Given the increased level of interest over the last few weeks but the still tiny polling results in reality (the average is at about 2.5%, but not all polling companies even ask respondents about the party), Mr. Abascal should be praying every single night, with both hands clasped tightly together, that La Sexta and its most famous presenter, Antonio García Ferreras, decide to launch a media attack against Vox’s rallies and election events, both during the upcoming Andalusian campaign and over the next seven months in the run up to the local, regional and European elections in the rest of the country next May.
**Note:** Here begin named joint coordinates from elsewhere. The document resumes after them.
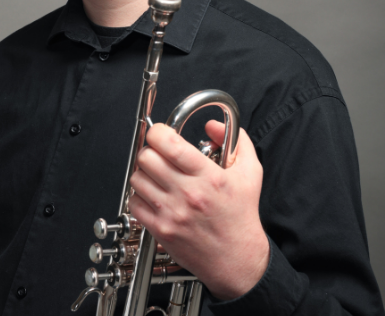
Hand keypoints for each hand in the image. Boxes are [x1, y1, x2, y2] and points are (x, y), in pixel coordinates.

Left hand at [129, 121, 268, 299]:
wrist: (238, 260)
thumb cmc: (241, 216)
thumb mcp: (250, 172)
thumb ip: (235, 139)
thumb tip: (212, 124)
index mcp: (208, 176)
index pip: (169, 144)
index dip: (158, 132)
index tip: (161, 134)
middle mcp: (188, 193)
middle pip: (147, 158)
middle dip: (150, 151)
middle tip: (158, 155)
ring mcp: (172, 213)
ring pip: (138, 178)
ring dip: (144, 173)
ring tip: (156, 176)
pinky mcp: (161, 230)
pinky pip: (134, 202)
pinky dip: (139, 195)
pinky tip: (153, 195)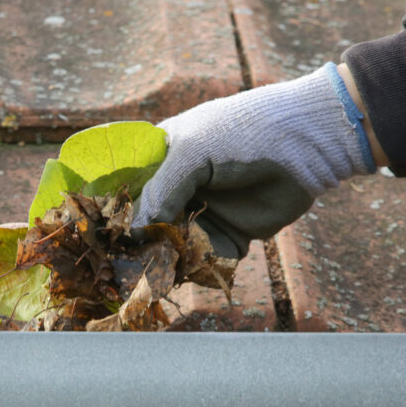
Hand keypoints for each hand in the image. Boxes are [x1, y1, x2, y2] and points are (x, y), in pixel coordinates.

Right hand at [133, 63, 379, 257]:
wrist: (308, 144)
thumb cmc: (244, 132)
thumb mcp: (191, 153)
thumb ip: (160, 193)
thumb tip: (134, 234)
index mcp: (163, 158)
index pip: (127, 188)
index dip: (113, 210)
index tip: (97, 233)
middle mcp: (180, 188)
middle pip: (147, 223)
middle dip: (136, 243)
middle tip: (120, 264)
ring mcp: (205, 212)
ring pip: (172, 245)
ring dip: (164, 260)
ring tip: (151, 273)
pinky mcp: (230, 235)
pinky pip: (206, 259)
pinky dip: (196, 269)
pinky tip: (184, 274)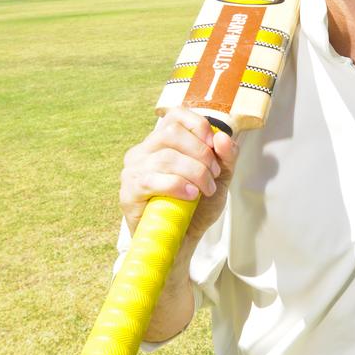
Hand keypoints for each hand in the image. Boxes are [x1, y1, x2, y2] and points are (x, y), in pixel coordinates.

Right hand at [119, 107, 238, 245]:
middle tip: (214, 174)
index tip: (215, 146)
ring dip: (195, 173)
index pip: (175, 115)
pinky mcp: (128, 192)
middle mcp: (143, 150)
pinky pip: (152, 180)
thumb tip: (223, 137)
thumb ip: (226, 156)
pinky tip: (191, 196)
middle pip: (170, 132)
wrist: (183, 238)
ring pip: (166, 157)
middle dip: (200, 153)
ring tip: (206, 189)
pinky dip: (178, 186)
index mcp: (163, 141)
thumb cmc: (197, 205)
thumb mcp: (220, 178)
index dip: (198, 126)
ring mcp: (133, 170)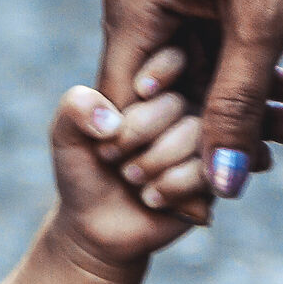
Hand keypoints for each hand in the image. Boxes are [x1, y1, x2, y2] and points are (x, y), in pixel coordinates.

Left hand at [50, 81, 198, 268]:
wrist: (98, 226)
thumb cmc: (84, 172)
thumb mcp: (66, 136)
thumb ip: (75, 108)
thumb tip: (112, 117)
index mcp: (155, 87)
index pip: (172, 57)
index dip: (156, 73)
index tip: (132, 98)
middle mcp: (186, 109)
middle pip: (178, 102)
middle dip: (139, 131)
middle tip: (112, 157)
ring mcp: (206, 142)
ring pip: (198, 135)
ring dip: (155, 161)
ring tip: (130, 179)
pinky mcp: (216, 174)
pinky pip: (209, 170)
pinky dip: (172, 186)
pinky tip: (152, 198)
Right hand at [97, 0, 282, 196]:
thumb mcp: (268, 20)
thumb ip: (238, 106)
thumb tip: (222, 187)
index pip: (126, 105)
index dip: (163, 158)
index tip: (203, 204)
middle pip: (152, 80)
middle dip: (201, 127)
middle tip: (259, 170)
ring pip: (177, 49)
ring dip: (220, 87)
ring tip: (280, 125)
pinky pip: (189, 17)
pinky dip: (223, 47)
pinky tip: (270, 67)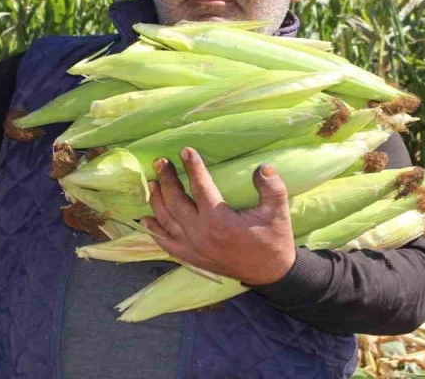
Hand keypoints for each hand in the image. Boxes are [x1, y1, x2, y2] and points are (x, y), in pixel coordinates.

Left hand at [142, 147, 296, 285]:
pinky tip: (146, 220)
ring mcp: (193, 247)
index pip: (200, 187)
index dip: (193, 167)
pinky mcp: (192, 257)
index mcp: (220, 220)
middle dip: (166, 179)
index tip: (185, 151)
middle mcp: (201, 233)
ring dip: (156, 200)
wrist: (269, 272)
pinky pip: (166, 243)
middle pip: (175, 202)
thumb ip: (272, 187)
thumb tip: (262, 167)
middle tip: (160, 162)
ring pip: (166, 221)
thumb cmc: (273, 239)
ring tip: (152, 182)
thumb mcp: (278, 211)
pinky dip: (154, 231)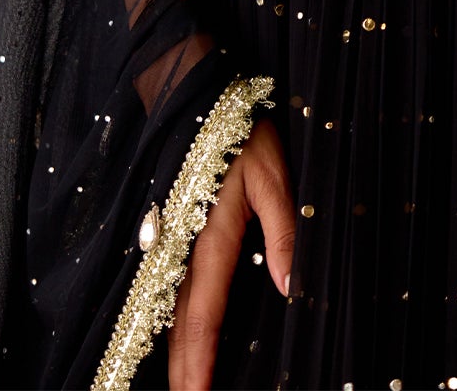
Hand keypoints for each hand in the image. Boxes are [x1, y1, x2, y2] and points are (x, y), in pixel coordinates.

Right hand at [168, 115, 295, 390]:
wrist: (197, 95)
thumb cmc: (241, 132)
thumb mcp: (274, 176)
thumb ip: (284, 232)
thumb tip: (291, 288)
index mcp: (211, 238)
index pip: (204, 316)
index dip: (202, 362)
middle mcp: (182, 247)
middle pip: (178, 325)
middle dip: (183, 372)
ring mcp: (169, 240)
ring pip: (167, 311)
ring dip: (173, 354)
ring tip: (183, 387)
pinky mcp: (167, 231)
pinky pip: (165, 288)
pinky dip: (168, 321)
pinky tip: (174, 341)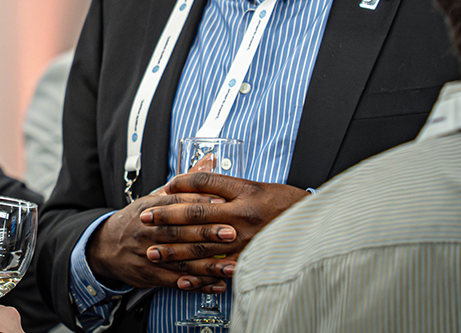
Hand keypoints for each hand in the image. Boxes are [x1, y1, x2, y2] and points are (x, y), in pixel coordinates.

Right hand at [85, 191, 236, 292]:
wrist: (106, 246)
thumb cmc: (138, 219)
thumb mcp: (156, 198)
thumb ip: (186, 183)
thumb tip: (209, 159)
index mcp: (149, 208)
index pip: (174, 202)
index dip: (198, 202)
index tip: (221, 203)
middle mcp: (147, 230)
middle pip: (178, 230)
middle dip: (206, 232)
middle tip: (231, 232)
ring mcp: (147, 254)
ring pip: (180, 259)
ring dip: (207, 264)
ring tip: (230, 265)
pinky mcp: (149, 275)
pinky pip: (176, 281)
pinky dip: (198, 285)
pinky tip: (217, 284)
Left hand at [150, 173, 307, 288]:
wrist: (314, 226)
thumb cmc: (285, 204)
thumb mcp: (254, 186)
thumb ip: (222, 185)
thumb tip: (193, 182)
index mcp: (245, 192)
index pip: (205, 184)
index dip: (181, 184)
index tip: (162, 188)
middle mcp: (243, 215)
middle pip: (196, 215)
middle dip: (167, 217)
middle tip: (145, 218)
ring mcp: (246, 240)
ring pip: (203, 245)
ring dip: (175, 249)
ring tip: (154, 251)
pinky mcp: (250, 260)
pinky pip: (220, 269)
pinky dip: (200, 274)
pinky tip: (182, 277)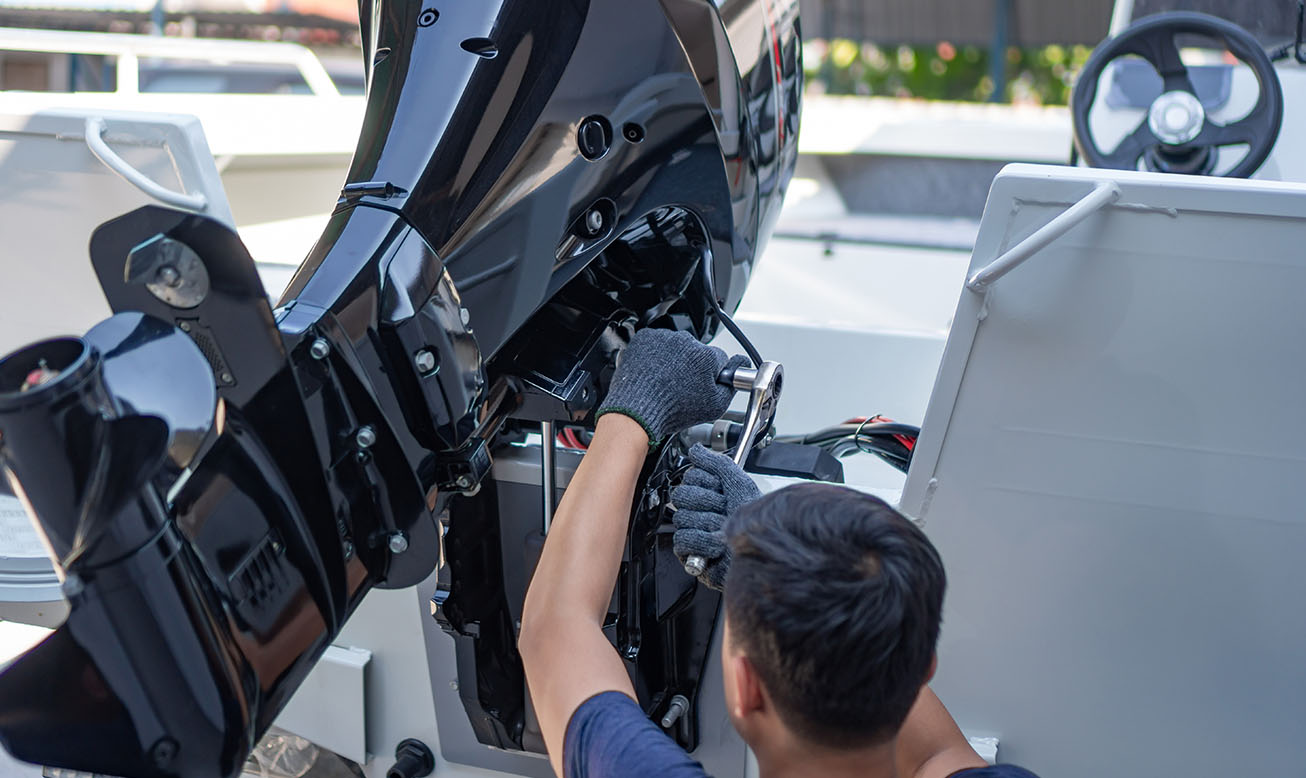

Given Mr. Abascal’s penchant for polarising quotes and Mr. Ferreras’s voracious appetite for more viewers, it would be a match made in heaven, especially if editorially La Sexta wants to try to split the vote on the right between the PP, Ciudadanos and Vox. He could even organise rolling live soundbite punch ups between Mr. Abascal and Podemos leader Pablo Iglesias. Why not daily? The crowd would love it. Ratings would soar.
Watch what happens over the next three weeks, on TV and on Twitter, and watch to see if Vox can turn the noise into any real progress: one seat in the regional parliament would certainly be enough to take notice. And then watch the polls through to Christmas: if Mr. Abascal can use the exposure from the Andalusian campaign to consistently hit 4-5% in the national polls, instead of the current 2.5%, they will have progressed to the next level and will be a danger for both the Popular Party and Ciudadanos next year, whatever label we end up putting on them.